Jianghua offered the six current and former staff a total of 40 million yuan (US$5.8 million), in return for help building a new factory in the eastern Chinese province of Jiangsu, Criminal Investigation Bureau (C.I.B.) official Lu Sung-hao told reporters at a briefing in Taiwan on Monday. The Chinese mainland company had already wired NT$40 million (US$1.3 million) to two accounts in Samoa controlled by the group, he added.

Taiwan’s Criminal Investigation Bureau is yet to respond to questions from the Samoa Observer, including the identity of the bank in Samoa, which was the recipient of the US$1.3 million wired by Jianghua.

While C.I.B. official Lu Sung-hao told reporters in Taiwan on Monday that the two bank accounts in Samoa were controlled by the group (Jianghua), checks by this newspaper with the Ministry of Commerce Industry and Labour’s online company registry did not turn up any records connected to Jianghua.

Lu said the losses by BASF from the alleged theft could top out at 100 million euros ($114 million) per year, reports Bloomberg.
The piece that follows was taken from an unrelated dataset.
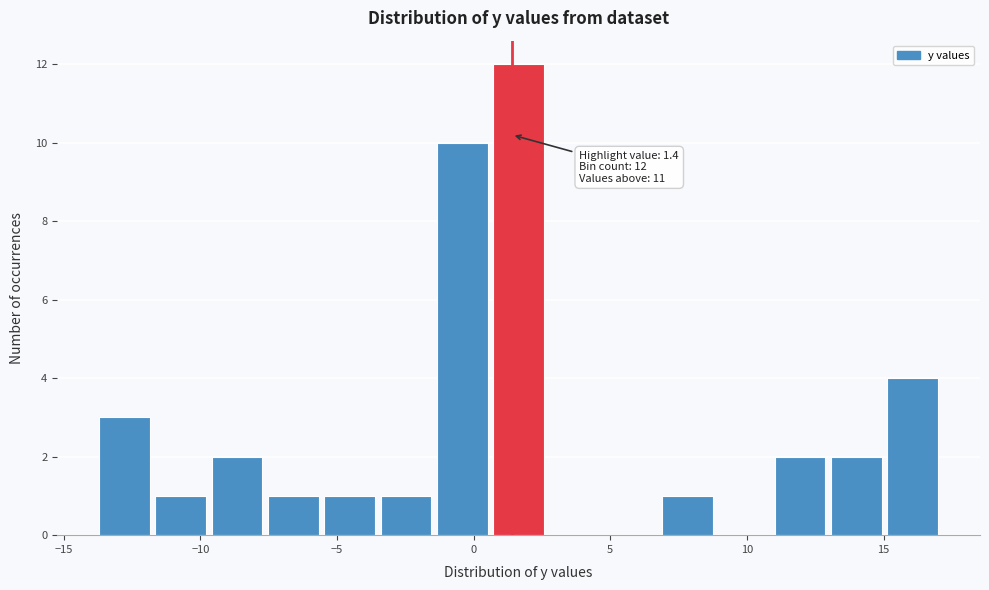

Which range on the x-axis has the tallest bar?

0.5 to 3.0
A representative of BASF said the company doesn’t provide an estimate on losses and the amount can’t be confirmed by the company.

According to Taiwanese police, only one of the six accused was a current employee, though the others formerly worked for BASF. The German chemicals maker said it suspended the employee and has taken steps to support the investigation and protect its intellectual property.